No, I agree there are infinitely many 9s in 0.999.... But when you take 1-0.999..., you get 0.000...1, where you have a 1 in the [math]\omega[/math] decimal point.

1...000, i.e. a 1 followed by infinitely many 0s to the left of the decimal point. Come on, this isn't even difficult.

How about 0.999...5?

0.000...1 is nonsensical. So a infinite expansion of zeros ends with 1? Basically, you are telling us that an infinite decimal expansion is finite. Nice contradiction.

>someone disagrees with me and claims two completely-different numbers are not equal to one another
>h-he must be in high school!
Fuck off, you walking testament to eugenics.

I understand where you're coming from, but one of those numbers is still defined as being higher than the other, regardless of the fact that it's only by a very miniscule amount. If I show you a step on a staircase and then point to the one above it and say, "There are no steps between this step and the one before it, therefore they are at the same elevation," I would be wrong. An asymptote is not the same as the number it is approaching. It will, by its very nature, never actually reach that number, but merely get closer and closer to it. To equate the two is just silly. Yes, the fraction multiplication is a neat trick, but that's all it is--a neat trick. These are still two different numbers with two different values.

>0.999...×1=0.999...×0.999...
How is that possible? Isn't .999×.999 != 1? I'm not that one guy bitching, I'm lurkin and think this is fascinating

Where the flying fuck do you get this shit from?

You're confusing a set being well-ordered with being finite. 0.000...1 has (countably) infinitely many 0s before the 1, and then a 1 afterwards. Are you disagreeing that the decimal points of a number are well-ordered, that it's possible to have an infinite well-ordered set, or that it's possible to have an well-ordered set where one element is larger than infinitely many other elements? In any case, you're wrong: these are well-known results in set theory.

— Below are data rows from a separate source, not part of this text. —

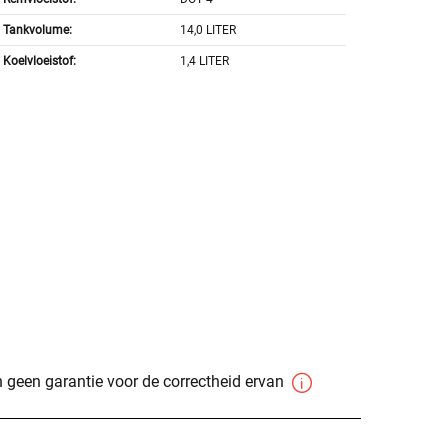
Tankvolume:
14,0 LITER
Koelvloeistof:
1,4 LITER
 geen garantie voor de correctheid ervan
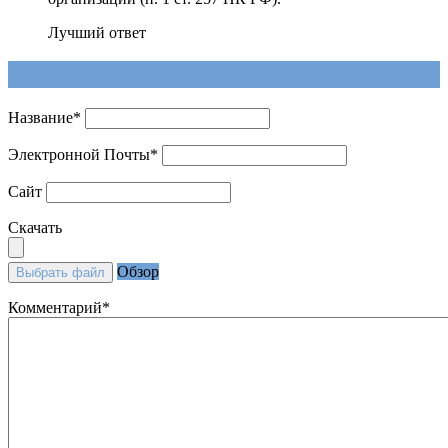
Лучший ответ
Напишите ответ
Название
*
Электронной Почты
*
Сайт
Скачать
Обзор
Выбрать файл
Комментарий
*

Yeah and you faggots don't understand that 0.000...1 is infinite 0s FOLLOWED by a 1

If you can have infinite 9s followed by a 9 then you can have infinite 0s followed by a 1.

this is a contradiction

so, 0.999...9 != 1

QED

X = 1
1/3 of x * 3 = 0.333... * 3 = 0.999...

X = 9
1/3 of x * 3 = 3 * 3 = 9

See?

That's like saying "Tell me an integer that fits between 1 and 2 and I'll accept that they're not equal".
Why would two "consecutive" (I know the word doesn't really apply to the set of real numbers, but I'm not sure what you'd call this) real numbers have to be equal? Although there are other proofs for 0.999...=1, this one's fairly weak.

If it ends it's not infinite.

actually 0.333... * 3 = 1, not 0.999...

This 0.999... = 1 is one of the most annoying memes in math and it only works if you ignore constraints inherent to infinities.

That's not even remotely true. The interval [0,1] ends at 1, but there are undeniably infinitely many points in between (including, for example, both 0.999... and 1).